= EXERCISE =
What you should end up with is an exact copy of the lines from the one holding "Armários no quarto" through the last line of the entries below, both included, and nothing else; leave every picture out.
=-=-=
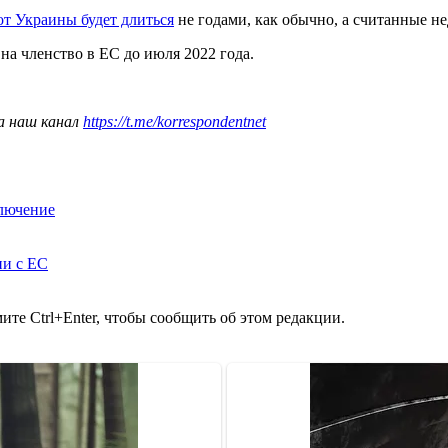
от Украины будет длиться
не годами, как обычно, а считанные не
на членство в ЕС до июля 2022 года.
а наш канал
https://t.me/korrespondentnet
ключение
ии с ЕС
те Ctrl+Enter, чтобы сообщить об этом редакции.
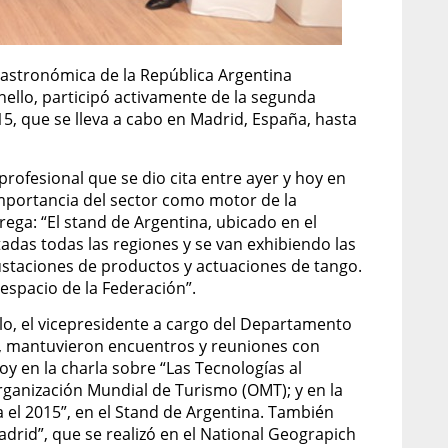
Gastronómica de la República Argentina
ello, participó activamente de la segunda
15, que se lleva a cabo en Madrid, España, hasta
rofesional que se dio cita entre ayer y hoy en
 importancia del sector como motor de la
ega: “El stand de Argentina, ubicado en el
adas todas las regiones y se van exhibiendo las
ustaciones de productos y actuaciones de tango.
espacio de la Federación”.
o, el vicepresidente a cargo del Departamento
ts, mantuvieron encuentros y reuniones con
oy en la charla sobre “Las Tecnologías al
rganización Mundial de Turismo (OMT); y en la
 el 2015”, en el Stand de Argentina. También
rid”, que se realizó en el National Geograpich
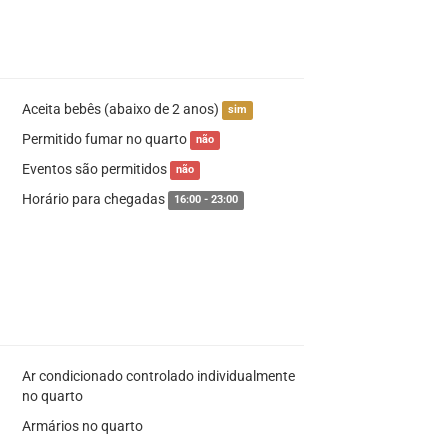
Aceita bebês (abaixo de 2 anos)
sim
Permitido fumar no quarto
não
Eventos são permitidos
não
Horário para chegadas
16:00 - 23:00
Ar condicionado controlado individualmente
no quarto
Armários no quarto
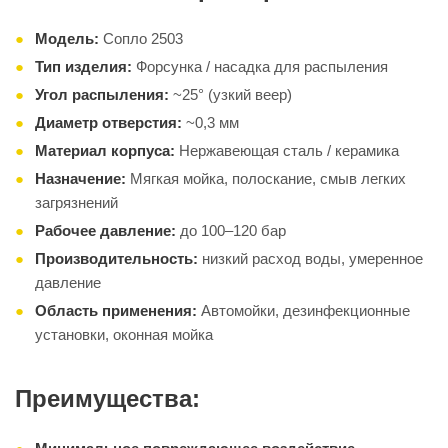
Модель:
Сопло 2503
Тип изделия:
Форсунка / насадка для распыления
Угол распыления:
~25° (узкий веер)
Диаметр отверстия:
~0,3 мм
Материал корпуса:
Нержавеющая сталь / керамика
Назначение:
Мягкая мойка, полоскание, смыв легких
загрязнений
Рабочее давление:
до 100–120 бар
Производительность:
низкий расход воды, умеренное
давление
Область применения:
Автомойки, дезинфекционные
установки, оконная мойка
Преимущества:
=-=-=
= ANSWER BOX =
Armários no quarto
Модель:
Сопло 2503
Тип изделия:
Форсунка / насадка для распыления
Угол распыления:
~25° (узкий веер)
Диаметр отверстия:
~0,3 мм
Материал корпуса:
Нержавеющая сталь / керамика
Назначение:
Мягкая мойка, полоскание, смыв легких
загрязнений
Рабочее давление:
до 100–120 бар
Производительность:
низкий расход воды, умеренное
давление
Область применения:
Автомойки, дезинфекционные
установки, оконная мойка
Преимущества:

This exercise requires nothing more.